Request:
Rewrite the lines of text from all the records below as a single numbered list, omitting blank lines and the pictures.

Data extracts:
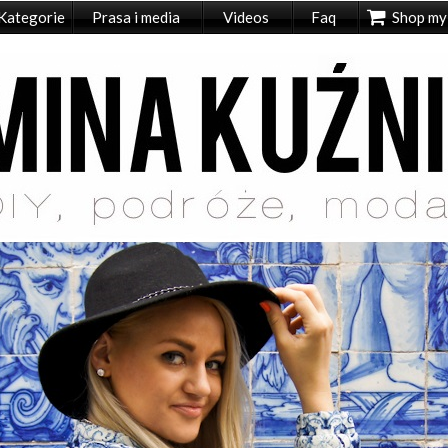
Kategorie
Prasa i media
Videos
Faq
Shop my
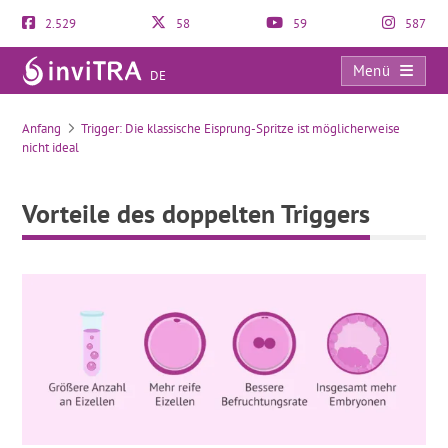
2.529
58
59
587
Menü
DE
Vorteile des doppelten Triggers
Anfang
Trigger: Die klassische Eisprung-Spritze ist möglicherweise
nicht ideal
Vorteile des doppelten Triggers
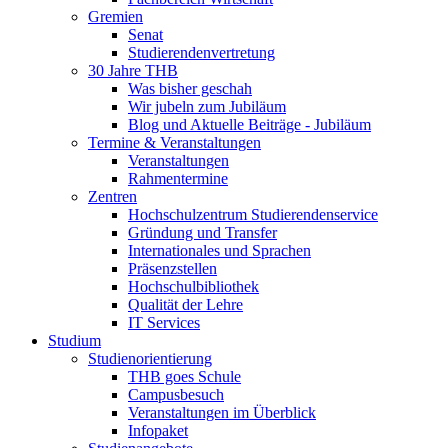
Gremien
Senat
Studierendenvertretung
30 Jahre THB
Was bisher geschah
Wir jubeln zum Jubiläum
Blog und Aktuelle Beiträge - Jubiläum
Termine & Veranstaltungen
Veranstaltungen
Rahmentermine
Zentren
Hochschulzentrum Studierendenservice
Gründung und Transfer
Internationales und Sprachen
Präsenzstellen
Hochschulbibliothek
Qualität der Lehre
IT Services
Studium
Studienorientierung
THB goes Schule
Campusbesuch
Veranstaltungen im Überblick
Infopaket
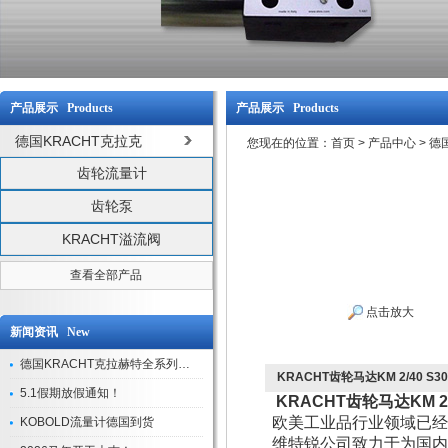
产品展示 Products
产品展示 Products
德国KRACHT克拉克
您现在的位置：
首页
>
产品中心
>
德
齿轮流量计
齿轮泵
KRACHT溢流阀
查看全部产品
点击放大
新闻资讯 New
德国KRACHT克拉赫特全系列现货库存
KRACHT齿轮马达KM 2/40 S30A
5.1假期放假通知！
KRACHT齿轮马达KM 2/40
欧美工业品行业领域已经
KOBOLD流量计德国到货
维特锐公司致力于为国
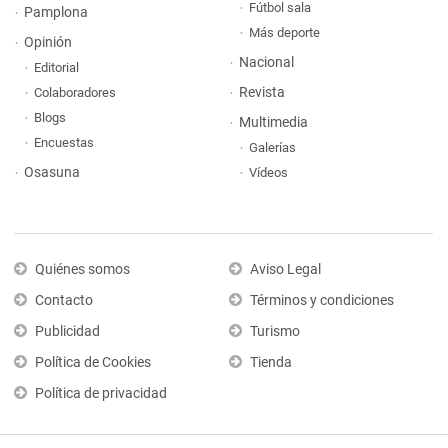
Fútbol sala
Pamplona
Más deporte
Opinión
Nacional
Editorial
Revista
Colaboradores
Blogs
Multimedia
Encuestas
Galerías
Osasuna
Vídeos
Quiénes somos
Aviso Legal
Contacto
Términos y condiciones
Publicidad
Turismo
Política de Cookies
Tienda
Política de privacidad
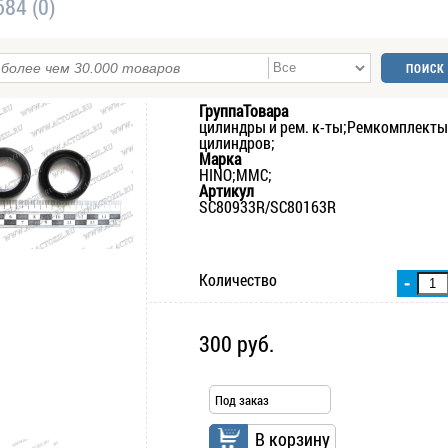
84 (0)
ГруппаТовара
цилиндры и рем. к-ты;Ремкомплекты
цилиндров;
Марка
HINO;MMC;
Артикул
SC80933R/SC80163R
Количество
-
300 руб.
Под заказ
В корзину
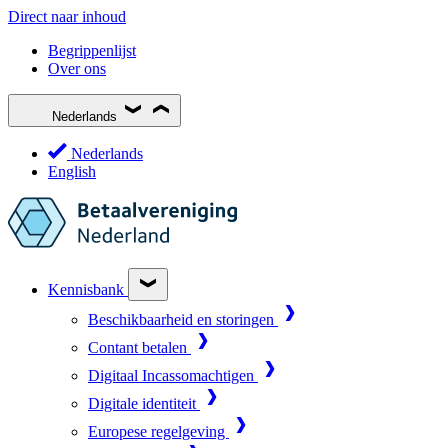
Direct naar inhoud
Begrippenlijst
Over ons
Nederlands
Nederlands
English
Kennisbank
Beschikbaarheid en storingen
Contant betalen
Digitaal Incassomachtigen
Digitale identiteit
Europese regelgeving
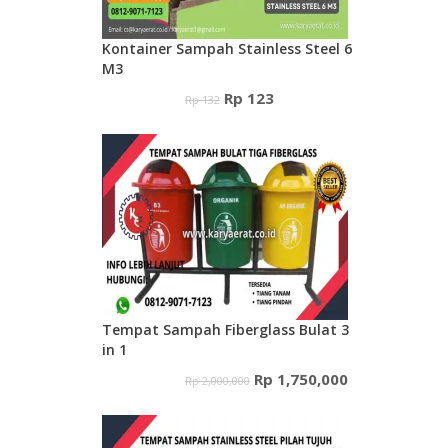
Kontainer Sampah Stainless Steel 6
M3
Harga
Harga
Rp
123
Rp
132
aslinya
saat
adalah:
ini
Rp 132.
adalah:
Rp 123.
Tempat Sampah Fiberglass Bulat 3
in 1
Harga
Harga
Rp
1,750,000
Rp
2,000,000
aslinya
saat
adalah:
ini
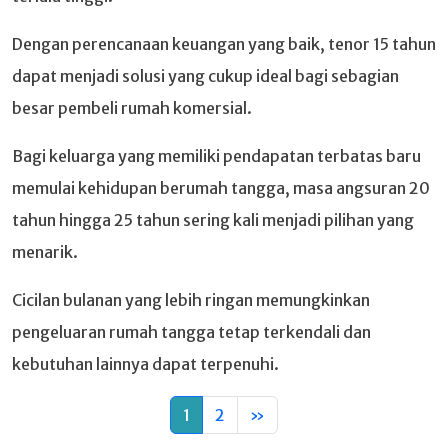
Dengan perencanaan keuangan yang baik, tenor 15 tahun
dapat menjadi solusi yang cukup ideal bagi sebagian
besar pembeli rumah komersial.
Bagi keluarga yang memiliki pendapatan terbatas baru
memulai kehidupan berumah tangga, masa angsuran 20
tahun hingga 25 tahun sering kali menjadi pilihan yang
menarik.
Cicilan bulanan yang lebih ringan memungkinkan
pengeluaran rumah tangga tetap terkendali dan
kebutuhan lainnya dapat terpenuhi.
1
2
»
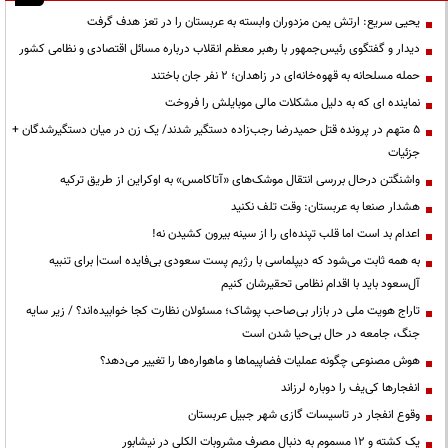
یحیی سریع: ارتش یمن مزدوران وابسته به عربستان را در تعز هدف گرفت
دیدار و گفتگوی رئیس‌جمهور با رهبر معظم انقلاب درباره مسائل اقتصادی و نظامی کشور
حمله مسلحانه به قهوه‌خانه‌ای در زاهدان؛ ۲ نفر جان باختند
نماینده ای که به دلیل مشکلات مالی موبایلش را فروخت
۵ متهم در پرونده قتل حمیدرضا رجب‌زاده دستگیر شدند/ یک زن در میان دستگیرشدگان +
جزئیات
واشنگتن درحال بررسی انتقال موشک‌های «آتاکامس» به اوکراین از طریق ترکیه
هشدار صنعا به عربستان: وقت تلف نکنید
اعدام بد است اما قلب تپنده‌ای را از سینه بیرون کشیدن نه!
به همه ثابت می‌شود که دیپلماسی با رژیم پست سعودی بی‌فایده است| برای تنبیه
آل‌سعود باید با اقدام نظامی تحقیرشان کنیم
تاراج هویت ملی در بازار بی‌صاحب پوشاک؛ مسئولان نظارت کجا خوابیده‌اند؟ / زیر سایه
جنگ، جامعه در حال بی‌حیا شدن است
هوش مصنوعی چگونه عملیات فضاپیماها و ماهواره‌ها را تغییر می‌دهد؟
انفجارها کی‌یف را دوباره لرزاند
وقوع انفجار در تاسیسات گازی شهر جبیل عربستان
یک کشته و ۱۲ مسموم به دنبال مصرف مشروبات الکلی در نیشابور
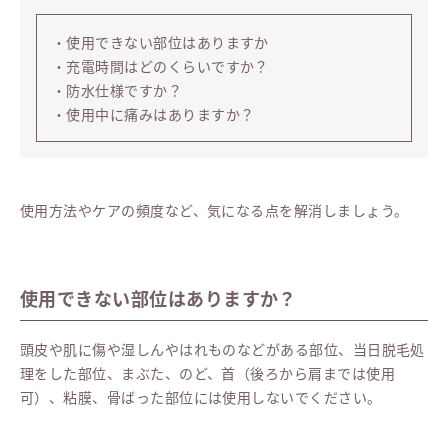
・使用できない部位はありますか
・充電時間はどのくらいですか？
・防水仕様ですか？
・使用中に痛みはありますか？
使用方法やケアの頻度など、気になる点を解消しましょう。
使用できない部位はありますか？
頭皮や肌に傷や湿しんやはれものなどがある部位、当日脱毛処
理をした部位、まぶた、のど、首（後ろから肩までは使用
可）、粘膜、骨ばった部位には使用しないでください。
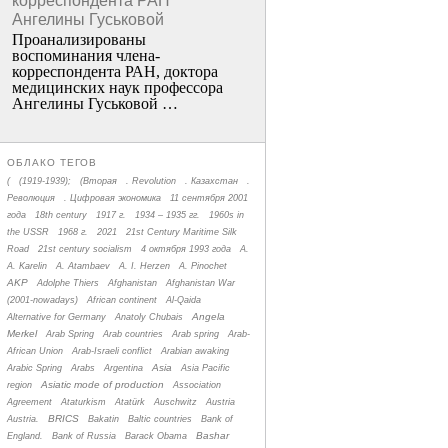
корреспондента РАН
Ангелины Гуськовой
Проанализированы
воспоминания члена­
корреспондента РАН, доктора
медицинских наук профессора
Ангелины Гуськовой …
ОБЛАКО ТЕГОВ
(
(1919-1939);
(Вторая
. Revolution
. Казахстан
.
Революция
. Цифровая экономика
11 сентября 2001
года
18th century
1917 г.
1934 – 1935 гг.
1960s in
the USSR
1968 г.
2021
21st Century Maritime Silk
Road
21st century socialism
4 октября 1993 года
A.
A. Karelin
A. Atambaev
A. I. Herzen
A. Pinochet
AKP
Adolphe Thiers
Afghanistan
Afghanistan War
(2001-nowadays)
African continent
Al-Qaida
Angela
Alternative for Germany
Anatoly Chubais
Merkel
Arab Spring
Arab countries
Arab spring
Arab-
African Union
Arab-Israeli conflict
Arabian awaking
Asia
Arabic Spring
Arabs
Argentina
Asia Pacific
Asiatic mode of production
region
Association
Agreement
Ataturkism
Atatürk
Auschwitz
Austria
BRICS
Austria.
Bakatin
Baltic countries
Bank of
Bashar
England.
Bank of Russia
Barack Obama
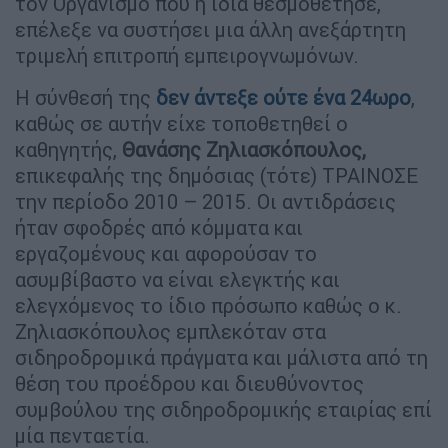
τον Οργανισμό που η ίδια θεσμοθέτησε,
επέλεξε να συστήσει μια άλλη ανεξάρτητη
τριμελή επιτροπή εμπειρογνωμόνων.
Η σύνθεσή της
δεν άντεξε ούτε ένα 24ωρο
,
καθώς σε αυτήν είχε τοποθετηθεί ο
καθηγητής,
Θανάσης Ζηλιασκόπουλος,
επικεφαλής της δημόσιας (τότε) ΤΡΑΙΝΟΣΕ
την περίοδο 2010 – 2015. Οι αντιδράσεις
ήταν σφοδρές από κόμματα και
εργαζομένους και αφορούσαν το
ασυμβίβαστο να είναι ελεγκτής και
ελεγχόμενος το ίδιο πρόσωπο καθώς ο κ.
Ζηλιασκόπουλος εμπλεκόταν στα
σιδηροδρομικά πράγματα και μάλιστα από τη
θέση του προέδρου και διευθύνοντος
συμβούλου της σιδηροδρομικής εταιρίας επί
μία πενταετία.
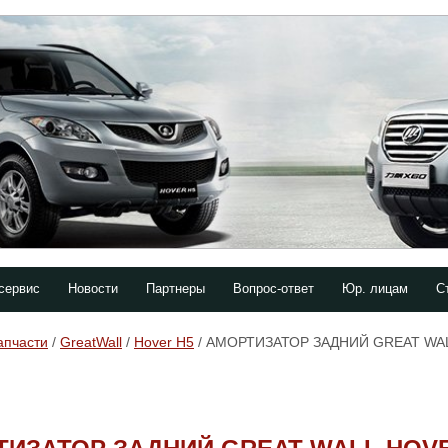
сервис
Новости
Партнеры
Вопрос-ответ
Юр. лицам
С
апчасти
/
GreatWall
/
Hover H5
/ АМОРТИЗАТОР ЗАДНИЙ GREAT W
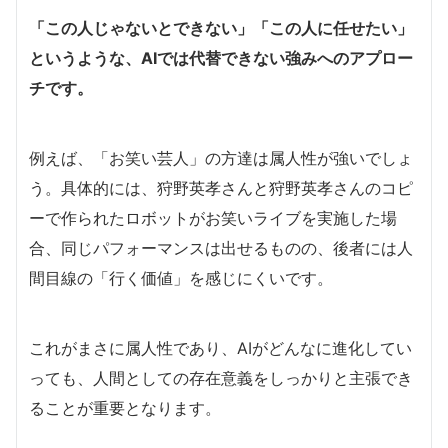
「この人じゃないとできない」「この人に任せたい」
というような、AIでは代替できない強みへのアプロー
チです。
例えば、「お笑い芸人」の方達は属人性が強いでしょ
う。具体的には、狩野英孝さんと狩野英孝さんのコピ
ーで作られたロボットがお笑いライブを実施した場
合、同じパフォーマンスは出せるものの、後者には人
間目線の「行く価値」を感じにくいです。
これがまさに属人性であり、AIがどんなに進化してい
っても、人間としての存在意義をしっかりと主張でき
ることが重要となります。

Answer area:
1. Kategorie
2. Prasa i media
3. Videos
4. Faq
5. Shop my
6. 2.529
7. 58
8. 59
9. 587
10. Menü
11. DE
12. Vorteile des doppelten Triggers
13. Anfang
14. Trigger: Die klassische Eisprung-Spritze ist möglicherweise
15. nicht ideal
16. Vorteile des doppelten Triggers
17. Gremien
18. Senat
19. Studierendenvertretung
20. 30 Jahre THB
21. Was bisher geschah
22. Wir jubeln zum Jubiläum
23. Blog und Aktuelle Beiträge - Jubiläum
24. Termine & Veranstaltungen
25. Veranstaltungen
26. Rahmentermine
27. Zentren
28. Hochschulzentrum Studierendenservice
29. Gründung und Transfer
30. Internationales und Sprachen
31. Präsenzstellen
32. Hochschulbibliothek
33. Qualität der Lehre
34. IT Services
35. Studium
36. Studienorientierung
37. THB goes Schule
38. Campusbesuch
39. Veranstaltungen im Überblick
40. Infopaket
41. 产品展示 Products
42. 产品展示 Products
43. 德国KRACHT克拉克
44. 您现在的位置：
45. 首页
46. >
47. 产品中心
48. >
49. 德
50. 齿轮流量计
51. 齿轮泵
52. KRACHT溢流阀
53. 查看全部产品
54. 点击放大
55. 新闻资讯 New
56. 德国KRACHT克拉赫特全系列现货库存
57. KRACHT齿轮马达KM 2/40 S30A
58. 5.1假期放假通知！
59. KRACHT齿轮马达KM 2/40
60. 欧美工业品行业领域已经
61. KOBOLD流量计德国到货
62. 维特锐公司致力于为国
63. Fútbol sala
64. Pamplona
65. Más deporte
66. Opinión
67. Nacional
68. Editorial
69. Revista
70. Colaboradores
71. Blogs
72. Multimedia
73. Encuestas
74. Galerías
75. Osasuna
76. Vídeos
77. Quiénes somos
78. Aviso Legal
79. Contacto
80. Términos y condiciones
81. Publicidad
82. Turismo
83. Política de Cookies
84. Tienda
85. Política de privacidad
86. 84 (0)
87. ГруппаТовара
88. цилиндры и рем. к-ты;Ремкомплекты
89. цилиндров;
90. Марка
91. HINO;MMC;
92. Артикул
93. SC80933R/SC80163R
94. Количество
95. -
96. 300 руб.
97. Под заказ
98. В корзину
99. Direct naar inhoud
100. Begrippenlijst
101. Over ons
102. Nederlands
103. Nederlands
104. English
105. Kennisbank
106. Beschikbaarheid en storingen
107. Contant betalen
108. Digitaal Incassomachtigen
109. Digitale identiteit
110. Europese regelgeving
111. Kontainer Sampah Stainless Steel 6
112. M3
113. Harga
114. Harga
115. Rp
116. 123
117. Rp
118. 132
119. aslinya
120. saat
121. adalah:
122. ini
123. Rp 132.
124. adalah:
125. Rp 123.
126. Tempat Sampah Fiberglass Bulat 3
127. in 1
128. Harga
129. Harga
130. Rp
131. 1,750,000
132. Rp
133. 2,000,000
134. aslinya
135. saat
136. adalah:
137. ini
138. Dengan perencanaan keuangan yang baik, tenor 15 tahun
139. dapat menjadi solusi yang cukup ideal bagi sebagian
140. besar pembeli rumah komersial.
141. Bagi keluarga yang memiliki pendapatan terbatas baru
142. memulai kehidupan berumah tangga, masa angsuran 20
143. tahun hingga 25 tahun sering kali menjadi pilihan yang
144. menarik.
145. Cicilan bulanan yang lebih ringan memungkinkan
146. pengeluaran rumah tangga tetap terkendali dan
147. kebutuhan lainnya dapat terpenuhi.
148. 1
149. 2
150. »
151. یحیی سریع: ارتش یمن مزدوران وابسته به عربستان را در تعز هدف گرفت
152. دیدار و گفتگوی رئیس‌جمهور با رهبر معظم انقلاب درباره مسائل اقتصادی و نظامی کشور
153. حمله مسلحانه به قهوه‌خانه‌ای در زاهدان؛ ۲ نفر جان باختند
154. نماینده ای که به دلیل مشکلات مالی موبایلش را فروخت
155. ۵ متهم در پرونده قتل حمیدرضا رجب‌زاده دستگیر شدند/ یک زن در میان دستگیرشدگان +
156. جزئیات
157. واشنگتن درحال بررسی انتقال موشک‌های «آتاکامس» به اوکراین از طریق ترکیه
158. هشدار صنعا به عربستان: وقت تلف نکنید
159. اعدام بد است اما قلب تپنده‌ای را از سینه بیرون کشیدن نه!
160. به همه ثابت می‌شود که دیپلماسی با رژیم پست سعودی بی‌فایده است| برای تنبیه
161. آل‌سعود باید با اقدام نظامی تحقیرشان کنیم
162. تاراج هویت ملی در بازار بی‌صاحب پوشاک؛ مسئولان نظارت کجا خوابیده‌اند؟ / زیر سایه
163. جنگ، جامعه در حال بی‌حیا شدن است
164. هوش مصنوعی چگونه عملیات فضاپیماها و ماهواره‌ها را تغییر می‌دهد؟
165. انفجارها کی‌یف را دوباره لرزاند
166. وقوع انفجار در تاسیسات گازی شهر جبیل عربستان
167. یک کشته و ۱۲ مسموم به دنبال مصرف مشروبات الکلی در نیشابور
168. ・使用できない部位はありますか
169. ・充電時間はどのくらいですか？
170. ・防水仕様ですか？
171. ・使用中に痛みはありますか？
172. 使用方法やケアの頻度など、気になる点を解消しましょう。
173. 使用できない部位はありますか？
174. 頭皮や肌に傷や湿しんやはれものなどがある部位、当日脱毛処
175. 理をした部位、まぶた、のど、首（後ろから肩までは使用
176. 可）、粘膜、骨ばった部位には使用しないでください。
177. корреспондента РАН
178. Ангелины Гуськовой
179. Проанализированы
180. воспоминания члена­
181. корреспондента РАН, доктора
182. медицинских наук профессора
183. Ангелины Гуськовой …
184. ОБЛАКО ТЕГОВ
185. (
186. (1919-1939);
187. (Вторая
188. . Revolution
189. . Казахстан
190. .
191. Революция
192. . Цифровая экономика
193. 11 сентября 2001
194. года
195. 18th century
196. 1917 г.
197. 1934 – 1935 гг.
198. 1960s in
199. the USSR
200. 1968 г.
201. 2021
202. 21st Century Maritime Silk
203. Road
204. 21st century socialism
205. 4 октября 1993 года
206. A.
207. A. Karelin
208. A. Atambaev
209. A. I. Herzen
210. A. Pinochet
211. AKP
212. Adolphe Thiers
213. Afghanistan
214. Afghanistan War
215. (2001-nowadays)
216. African continent
217. Al-Qaida
218. Angela
219. Alternative for Germany
220. Anatoly Chubais
221. Merkel
222. Arab Spring
223. Arab countries
224. Arab spring
225. Arab-
226. African Union
227. Arab-Israeli conflict
228. Arabian awaking
229. Asia
230. Arabic Spring
231. Arabs
232. Argentina
233. Asia Pacific
234. Asiatic mode of production
235. region
236. Association
237. Agreement
238. Ataturkism
239. Atatürk
240. Auschwitz
241. Austria
242. BRICS
243. Austria.
244. Bakatin
245. Baltic countries
246. Bank of
247. Bashar
248. England.
249. Bank of Russia
250. Barack Obama
251. τον Οργανισμό που η ίδια θεσμοθέτησε,
252. επέλεξε να συστήσει μια άλλη ανεξάρτητη
253. τριμελή επιτροπή εμπειρογνωμόνων.
254. Η σύνθεσή της
255. δεν άντεξε ούτε ένα 24ωρο
256. ,
257. καθώς σε αυτήν είχε τοποθετηθεί ο
258. καθηγητής,
259. Θανάσης Ζηλιασκόπουλος,
260. επικεφαλής της δημόσιας (τότε) ΤΡΑΙΝΟΣΕ
261. την περίοδο 2010 – 2015. Οι αντιδράσεις
262. ήταν σφοδρές από κόμματα και
263. εργαζομένους και αφορούσαν το
264. ασυμβίβαστο να είναι ελεγκτής και
265. ελεγχόμενος το ίδιο πρόσωπο καθώς ο κ.
266. Ζηλιασκόπουλος εμπλεκόταν στα
267. σιδηροδρομικά πράγματα και μάλιστα από τη
268. θέση του προέδρου και διευθύνοντος
269. συμβούλου της σιδηροδρομικής εταιρίας επί
270. μία πενταετία.
271. сервис
272. Новости
273. Партнеры
274. Вопрос-ответ
275. Юр. лицам
276. С
277. апчасти
278. /
279. GreatWall
280. /
281. Hover H5
282. / АМОРТИЗАТОР ЗАДНИЙ GREAT W
283. 「この人じゃないとできない」「この人に任せたい」
284. というような、AIでは代替できない強みへのアプロー
285. チです。
286. 例えば、「お笑い芸人」の方達は属人性が強いでしょ
287. う。具体的には、狩野英孝さんと狩野英孝さんのコピ
288. ーで作られたロボットがお笑いライブを実施した場
289. 合、同じパフォーマンスは出せるものの、後者には人
290. 間目線の「行く価値」を感じにくいです。
291. これがまさに属人性であり、AIがどんなに進化してい
292. っても、人間としての存在意義をしっかりと主張でき
293. ることが重要となります。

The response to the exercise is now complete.